The NSW Labor Party has introduced a bill that would force state government agencies to report if they suffer data breach.
The Privacy and Personal Information Protection Amendment (Notification of Serious Violations of Privacy by Public Sector Agencies) Bill was introduced to the NSW parliament by shadow attorney general Paul Lynch yesterday.
The bill calls for a model similar to the federal mandatory data breach notification scheme that will come into force on February 22 next year.
It would require state agencies to report to affected individuals and the NSW Privacy Commissioner within 15 days of a serious breach of privacy occurring. Agencies would also be given 30 days to complete an assessment.
State government organisations and local councils, as well as organisations with a turnover of less than $3 million a year, are not required to comply with the federal reporting scheme.

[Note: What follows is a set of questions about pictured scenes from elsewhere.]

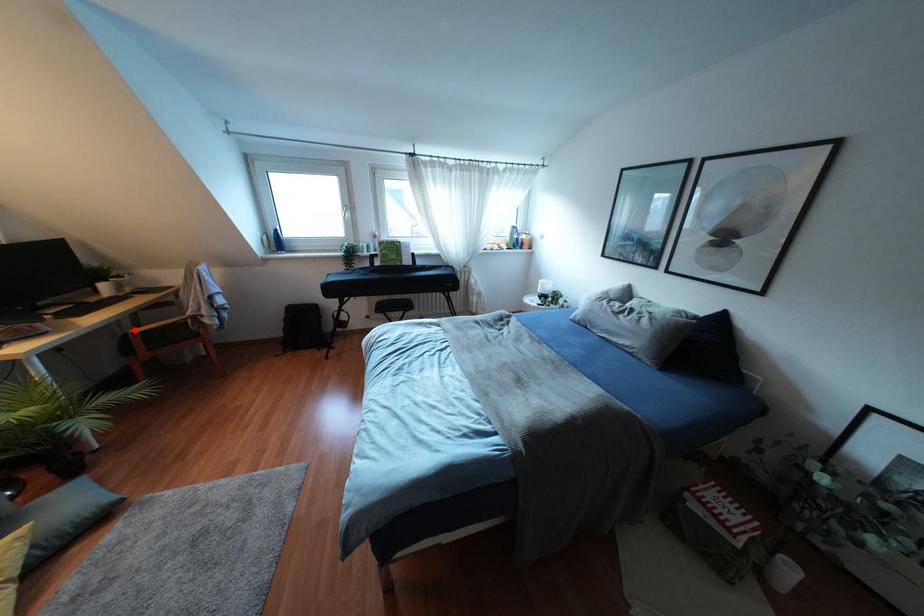
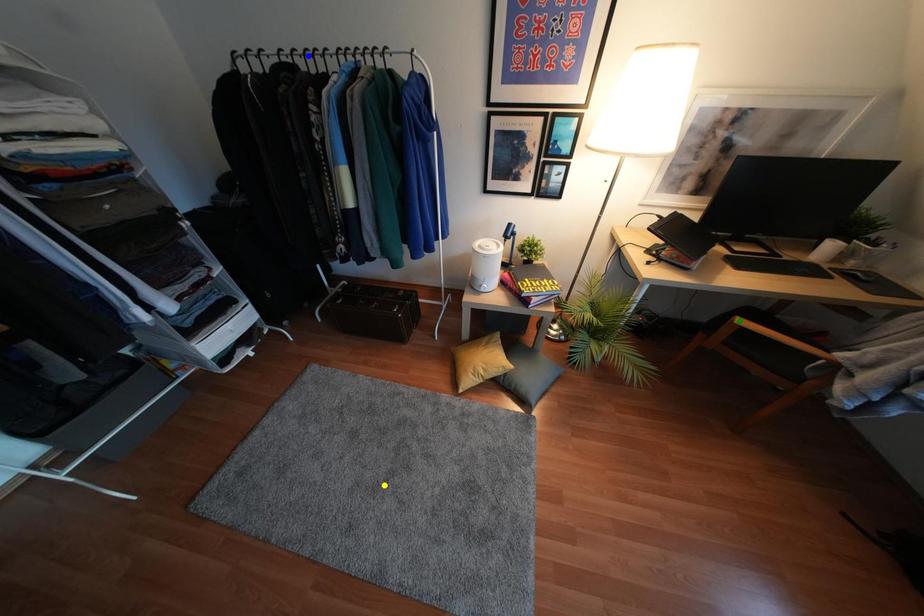
Question: I am providing you with two images of the same scene from different viewpoints. A red point is marked on the first image. You are given multiple points on the second image. Which point in image 2 is actually the same real-world point as the red point in image 1?

Choices:
 (A) yellow point
 (B) blue point
 (C) green point

Answer: (C)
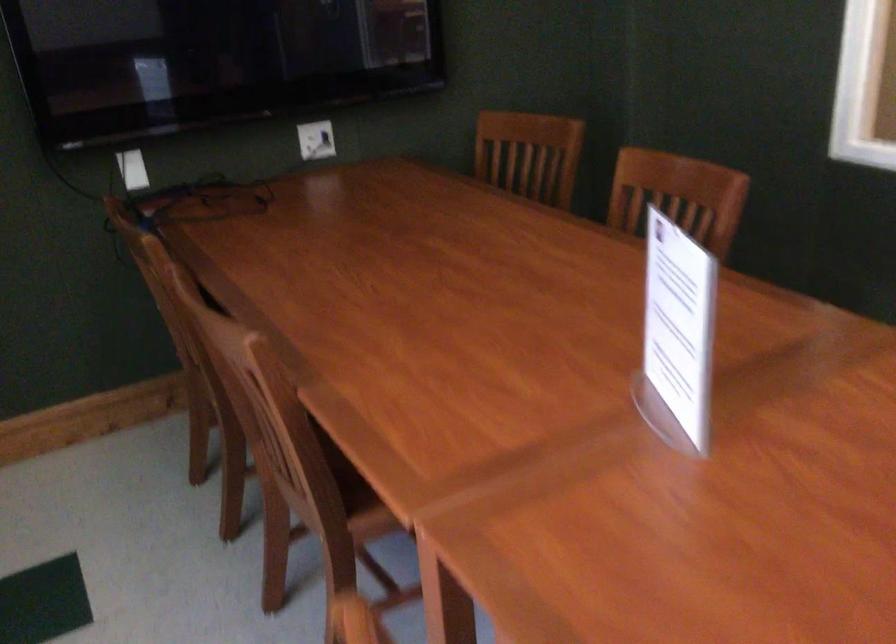
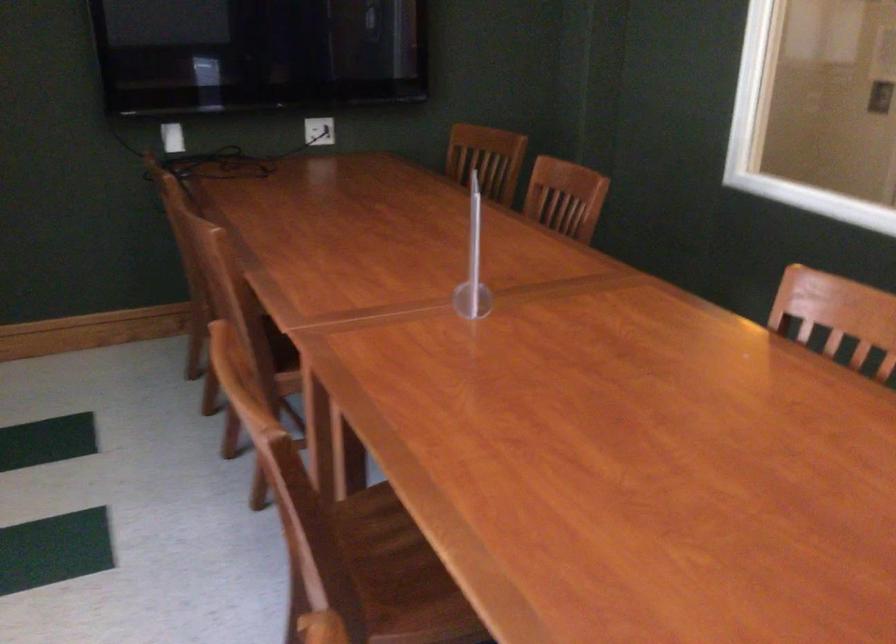
The point at (613, 327) is marked in the first image. Where is the corresponding point in the second image?

(472, 263)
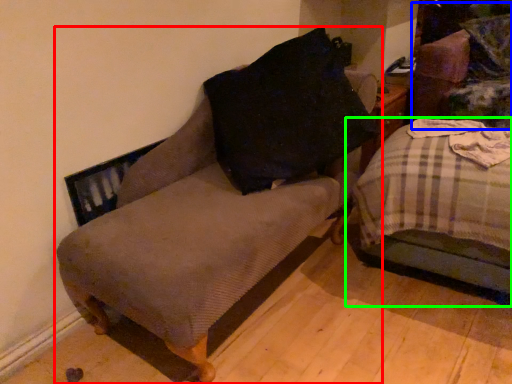
Question: Which object is positioned farthest from furniture (highlighted by a red box)? Select from swivel chair (highlighted by a blue box) and studio couch (highlighted by a green box).

Choices:
 (A) swivel chair
 (B) studio couch

Answer: (A)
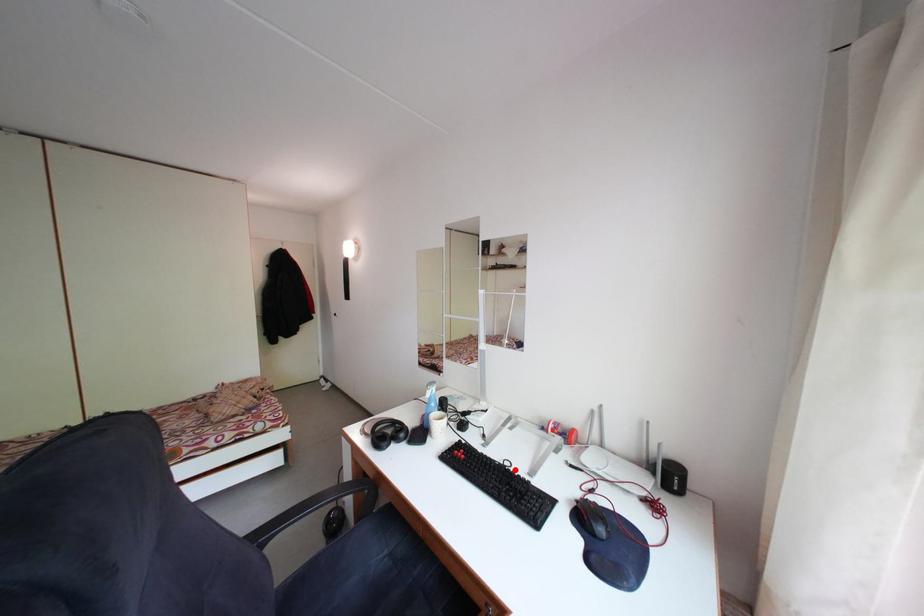
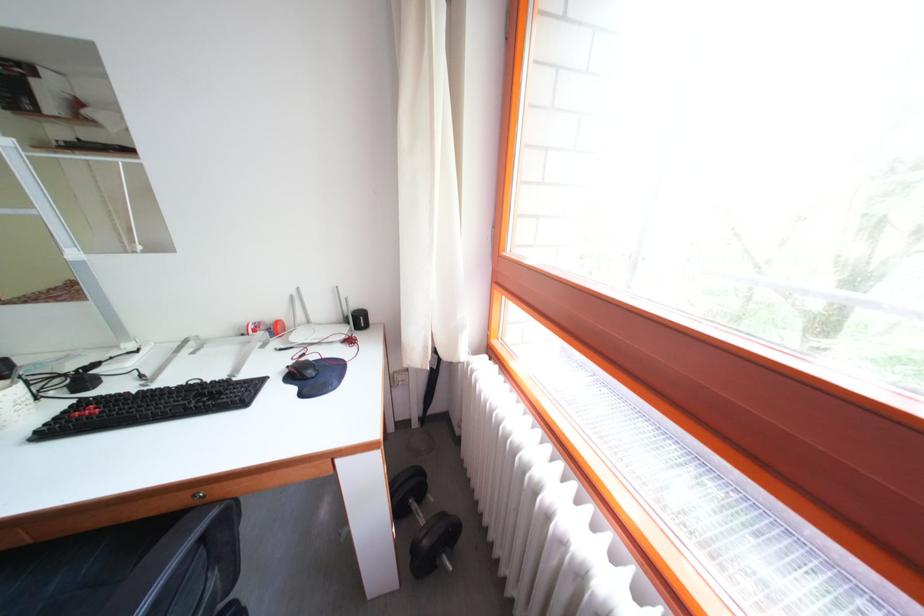
Locate, in the second image, the point that corresponds to the highlighted location in the first image.

(201, 389)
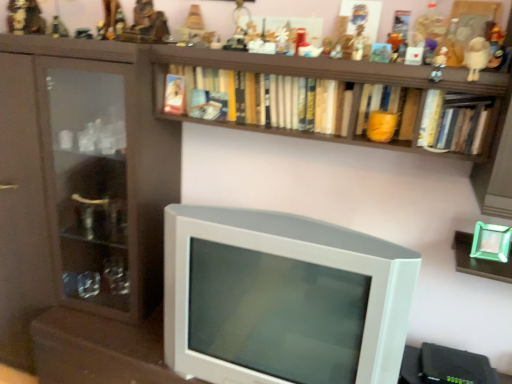
Describe the element at coordinates (300, 40) in the screenshot. I see `matte plastic toy at upper center, marked as the 4th toy in a right-to-left arrangement` at that location.

Measure the distance between point (186, 76) and camera.

Point (186, 76) is 5.03 feet from camera.

This screenshot has width=512, height=384. What do you see at coordinates (390, 111) in the screenshot?
I see `orange matte book at center, acting as the second book starting from the right` at bounding box center [390, 111].

Describe the element at coordinates (497, 59) in the screenshot. Image resolution: width=512 pixels, height=384 pixels. I see `white plastic figurine at upper right, placed as the first toy when sorted from right to left` at that location.

In order to face white plush toy at upper right, which is counted as the 2th toy, starting from the right, should I rotate leftwards or rightwards?

Turn right by 27.406 degrees to look at white plush toy at upper right, which is counted as the 2th toy, starting from the right.

What do you see at coordinates (241, 18) in the screenshot? I see `metallic silver toy at upper center, which ranks as the 5th toy in right-to-left order` at bounding box center [241, 18].

The image size is (512, 384). I want to click on matte plastic toy at upper center, which appears as the eighth toy when viewed from the left, so click(300, 40).

In terms of width, does white plastic figurine at upper right, which appears as the eleventh toy when viewed from the left, look wider or thinner when compared to matte brown statue at upper center, the 6th toy positioned from the left?

white plastic figurine at upper right, which appears as the eleventh toy when viewed from the left, is thinner than matte brown statue at upper center, the 6th toy positioned from the left.

From the image's perspective, is white plastic figurine at upper right, placed as the first toy when sorted from right to left, on matte brown statue at upper center, the 6th toy positioned from the left?

No, from the image's perspective, white plastic figurine at upper right, placed as the first toy when sorted from right to left, is not on top of matte brown statue at upper center, the 6th toy positioned from the left.

From a real-world perspective, between white plastic figurine at upper right, placed as the first toy when sorted from right to left, and matte brown statue at upper center, the 6th toy positioned from the left, who is vertically higher?

matte brown statue at upper center, the 6th toy positioned from the left, from a real-world perspective.

Does white plastic figurine at upper right, which appears as the eleventh toy when viewed from the left, have a smaller size compared to matte brown statue at upper center, the 6th toy positioned from the left?

Yes.

Locate an element on the screen. Image resolution: width=512 pixels, height=384 pixels. toy that is the 4th one when counting upward from the orange matte book at center, acting as the second book starting from the right (from the image's perspective) is located at coordinates (300, 40).

Is orange matte book at center, acting as the second book starting from the right, closer to the viewer compared to matte plastic toy at upper center, which appears as the eighth toy when viewed from the left?

Yes, orange matte book at center, acting as the second book starting from the right, is closer to the viewer.

Would you say orange matte book at center, acting as the second book starting from the right, is to the left or to the right of matte plastic toy at upper center, marked as the 4th toy in a right-to-left arrangement, in the picture?

Based on their positions, orange matte book at center, acting as the second book starting from the right, is located to the right of matte plastic toy at upper center, marked as the 4th toy in a right-to-left arrangement.

Is orange matte book at center, the second book viewed from the left, not close to matte plastic toy at upper center, which appears as the eighth toy when viewed from the left?

No.

How distant is matte brown statue at upper center, the 6th toy positioned from the left, from metallic figurine at upper center, positioned as the fourth toy in left-to-right order?

The distance of matte brown statue at upper center, the 6th toy positioned from the left, from metallic figurine at upper center, positioned as the fourth toy in left-to-right order, is 4.05 inches.

Can we say matte brown statue at upper center, the 6th toy positioned from the left, lies outside metallic figurine at upper center, positioned as the fourth toy in left-to-right order?

Yes, matte brown statue at upper center, the 6th toy positioned from the left, is not within metallic figurine at upper center, positioned as the fourth toy in left-to-right order.

Which is closer to the camera, (165, 17) or (105, 10)?

The point (165, 17) is closer.

Are matte brown statue at upper center, placed as the 6th toy when sorted from right to left, and metallic figurine at upper center, positioned as the fourth toy in left-to-right order, far apart?

They are positioned close to each other.

Looking at this image, considering the relative sizes of white plush toy at upper right, which is counted as the 2th toy, starting from the right, and hardcover book at upper right, the first book from the right, in the image provided, is white plush toy at upper right, which is counted as the 2th toy, starting from the right, smaller than hardcover book at upper right, the first book from the right,?

Indeed, white plush toy at upper right, which is counted as the 2th toy, starting from the right, has a smaller size compared to hardcover book at upper right, the first book from the right.

In terms of height, does white plush toy at upper right, which is counted as the 2th toy, starting from the right, look taller or shorter compared to hardcover book at upper right, acting as the 3th book starting from the left?

Clearly, white plush toy at upper right, which is counted as the 2th toy, starting from the right, is shorter compared to hardcover book at upper right, acting as the 3th book starting from the left.

Is white plush toy at upper right, which is counted as the 2th toy, starting from the right, oriented away from hardcover book at upper right, the first book from the right?

No, white plush toy at upper right, which is counted as the 2th toy, starting from the right, is not facing away from hardcover book at upper right, the first book from the right.

From a real-world perspective, is white plush toy at upper right, which is counted as the 2th toy, starting from the right, positioned above or below hardcover book at upper right, acting as the 3th book starting from the left?

white plush toy at upper right, which is counted as the 2th toy, starting from the right, is situated higher than hardcover book at upper right, acting as the 3th book starting from the left, in the real world.

Is point (57, 30) more distant than point (190, 274)?

Yes, point (57, 30) is farther from viewer.

In the image, is metallic gold figurine at upper center, the 2th toy positioned from the left, positioned in front of or behind white plastic television at center?

Clearly, metallic gold figurine at upper center, the 2th toy positioned from the left, is behind white plastic television at center.

Is metallic gold figurine at upper center, the 2th toy positioned from the left, inside or outside of white plastic television at center?

metallic gold figurine at upper center, the 2th toy positioned from the left, cannot be found inside white plastic television at center.

From a real-world perspective, which object rests below the other?

white plastic television at center, from a real-world perspective.

In the scene shown: How far apart are white plastic figurine at upper right, placed as the first toy when sorted from right to left, and metallic figurine at upper center, positioned as the fourth toy in left-to-right order?

They are 1.27 meters apart.

Can you tell me how much white plastic figurine at upper right, which appears as the eleventh toy when viewed from the left, and metallic figurine at upper center, placed as the eighth toy when sorted from right to left, differ in facing direction?

The angle between the facing direction of white plastic figurine at upper right, which appears as the eleventh toy when viewed from the left, and the facing direction of metallic figurine at upper center, placed as the eighth toy when sorted from right to left, is 9.1 degrees.

From the image's perspective, relative to metallic figurine at upper center, placed as the eighth toy when sorted from right to left, is white plastic figurine at upper right, placed as the first toy when sorted from right to left, above or below?

white plastic figurine at upper right, placed as the first toy when sorted from right to left, is below metallic figurine at upper center, placed as the eighth toy when sorted from right to left.

Is white plastic figurine at upper right, placed as the first toy when sorted from right to left, to the right of metallic figurine at upper center, placed as the eighth toy when sorted from right to left, from the viewer's perspective?

Indeed, white plastic figurine at upper right, placed as the first toy when sorted from right to left, is positioned on the right side of metallic figurine at upper center, placed as the eighth toy when sorted from right to left.

From a real-world perspective, who is located lower, matte plastic toy at upper center, marked as the 4th toy in a right-to-left arrangement, or metallic gold figurine at upper center, which ranks as the seventh toy in right-to-left order?

From a 3D spatial view, matte plastic toy at upper center, marked as the 4th toy in a right-to-left arrangement, is below.

How much distance is there between matte plastic toy at upper center, which appears as the eighth toy when viewed from the left, and metallic gold figurine at upper center, which appears as the 5th toy when viewed from the left?

They are 25.19 inches apart.

Considering the relative sizes of matte plastic toy at upper center, marked as the 4th toy in a right-to-left arrangement, and metallic gold figurine at upper center, which ranks as the seventh toy in right-to-left order, in the image provided, is matte plastic toy at upper center, marked as the 4th toy in a right-to-left arrangement, smaller than metallic gold figurine at upper center, which ranks as the seventh toy in right-to-left order,?

Indeed, matte plastic toy at upper center, marked as the 4th toy in a right-to-left arrangement, has a smaller size compared to metallic gold figurine at upper center, which ranks as the seventh toy in right-to-left order.

In order to click on the 3rd toy behind the white plastic figurine at upper right, placed as the first toy when sorted from right to left in this screenshot , I will do `click(147, 24)`.

Find the location of `toy that is the 2nd object to the left of the orange matte book at center, acting as the second book starting from the right, starting at the anchor`. toy that is the 2nd object to the left of the orange matte book at center, acting as the second book starting from the right, starting at the anchor is located at coordinates [300, 40].

When comparing their distances from hardcover book at upper right, acting as the 3th book starting from the left, does orange matte book at center, acting as the second book starting from the right, or matte plastic figurine at upper center, marked as the third toy in a right-to-left arrangement, seem further?

The object further to hardcover book at upper right, acting as the 3th book starting from the left, is matte plastic figurine at upper center, marked as the third toy in a right-to-left arrangement.

Estimate the real-world distances between objects in this image. Which object is closer to matte plastic toy at upper center, which appears as the eighth toy when viewed from the left, metallic gold figurine at upper left, acting as the 1th toy starting from the left, or metallic figurine at upper center, the ninth toy from the right?

metallic figurine at upper center, the ninth toy from the right, lies closer to matte plastic toy at upper center, which appears as the eighth toy when viewed from the left, than the other object.

Which object lies nearer to the anchor point metallic silver toy at upper center, which ranks as the 5th toy in right-to-left order, hardcover book at upper right, the first book from the right, or metallic figurine at upper center, the third toy viewed from the left?

The object closer to metallic silver toy at upper center, which ranks as the 5th toy in right-to-left order, is metallic figurine at upper center, the third toy viewed from the left.

Estimate the real-world distances between objects in this image. Which object is closer to metallic figurine at upper center, the third toy viewed from the left, white plastic figurine at upper right, placed as the first toy when sorted from right to left, or matte plastic figurine at upper center, marked as the third toy in a right-to-left arrangement?

matte plastic figurine at upper center, marked as the third toy in a right-to-left arrangement.

Looking at the image, which one is located closer to hardcover books at upper center, acting as the 3th book starting from the right, white plastic figurine at upper right, placed as the first toy when sorted from right to left, or metallic figurine at upper center, placed as the eighth toy when sorted from right to left?

metallic figurine at upper center, placed as the eighth toy when sorted from right to left, is closer to hardcover books at upper center, acting as the 3th book starting from the right.

Looking at the image, which one is located further to white plush toy at upper right, positioned as the 10th toy in left-to-right order, matte plastic toy at upper center, which appears as the eighth toy when viewed from the left, or metallic gold figurine at upper left, which is the 11th toy from right to left?

metallic gold figurine at upper left, which is the 11th toy from right to left, is positioned further to the anchor white plush toy at upper right, positioned as the 10th toy in left-to-right order.

Based on their spatial positions, is metallic gold figurine at upper center, which appears as the 5th toy when viewed from the left, or metallic figurine at upper center, the ninth toy from the right, closer to hardcover book at upper right, the first book from the right?

Among the two, metallic gold figurine at upper center, which appears as the 5th toy when viewed from the left, is located nearer to hardcover book at upper right, the first book from the right.

From the image, which object appears to be farther from hardcover book at upper right, acting as the 3th book starting from the left, hardcover books at upper center, acting as the 3th book starting from the right, or white plush toy at upper right, which is counted as the 2th toy, starting from the right?

hardcover books at upper center, acting as the 3th book starting from the right.

The height and width of the screenshot is (384, 512). I want to click on book between metallic figurine at upper center, the ninth toy from the right, and orange matte book at center, the second book viewed from the left, from left to right, so click(259, 99).

Where is `television between metallic figurine at upper center, the third toy viewed from the left, and orange matte book at center, the second book viewed from the left, in the horizontal direction`? The image size is (512, 384). television between metallic figurine at upper center, the third toy viewed from the left, and orange matte book at center, the second book viewed from the left, in the horizontal direction is located at coordinates (282, 298).

Locate an element on the screen. book situated between metallic figurine at upper center, the ninth toy from the right, and matte plastic figurine at upper center, marked as the third toy in a right-to-left arrangement, from left to right is located at coordinates (259, 99).

In order to click on book between metallic gold figurine at upper center, the 2th toy positioned from the left, and matte plastic figurine at upper center, the ninth toy positioned from the left, from left to right in this screenshot , I will do `click(259, 99)`.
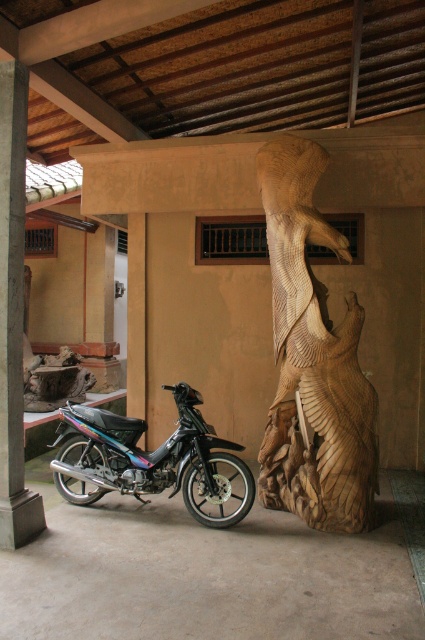
Question: Among these points, which one is nearest to the camera?

Choices:
 (A) (105, 472)
 (B) (305, 268)

Answer: (B)

Question: Among these objects, which one is farthest from the camera?

Choices:
 (A) metallic/matte black motorcycle at lower left
 (B) wooden carving of bird at right

Answer: (A)

Question: Can you confirm if wooden carving of bird at right is positioned to the right of metallic/matte black motorcycle at lower left?

Choices:
 (A) no
 (B) yes

Answer: (B)

Question: Among these objects, which one is nearest to the camera?

Choices:
 (A) metallic/matte black motorcycle at lower left
 (B) wooden carving of bird at right

Answer: (B)

Question: Does wooden carving of bird at right come behind metallic/matte black motorcycle at lower left?

Choices:
 (A) no
 (B) yes

Answer: (A)

Question: Considering the relative positions of wooden carving of bird at right and metallic/matte black motorcycle at lower left in the image provided, where is wooden carving of bird at right located with respect to metallic/matte black motorcycle at lower left?

Choices:
 (A) left
 (B) right

Answer: (B)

The bill also gives the NSW privacy commissioner powers to request information from agencies if there are reasonable grounds to believe an agency has caused or contributed to a serious breach.
Former NSW privacy commissioner Elizabeth Coombs first recommended changes to the state's privacy laws in 2015 [pdf].
Lynch said the NSW government had not acted on mandatory reporting despite a series of serious breaches including health records being found in a Gosford carpark.
He said the current laws, which date from 1998, "had not kept pace with the change in technology”.
“When the current privacy laws were introduced, there was no idea of how technology would develop. Smartphones didn’t exist and warrantless mass CCTV facial recognition technologies hadn’t been thought of. The law should be modernised and introduced to the world of big data,” Lynch said.
He said the proposal would bring consistency between the NSW and federal governments.
“Mandatory notification increases the transparency of government operation. It is also a useful way of reducing the likelihood of further breaches,” he said.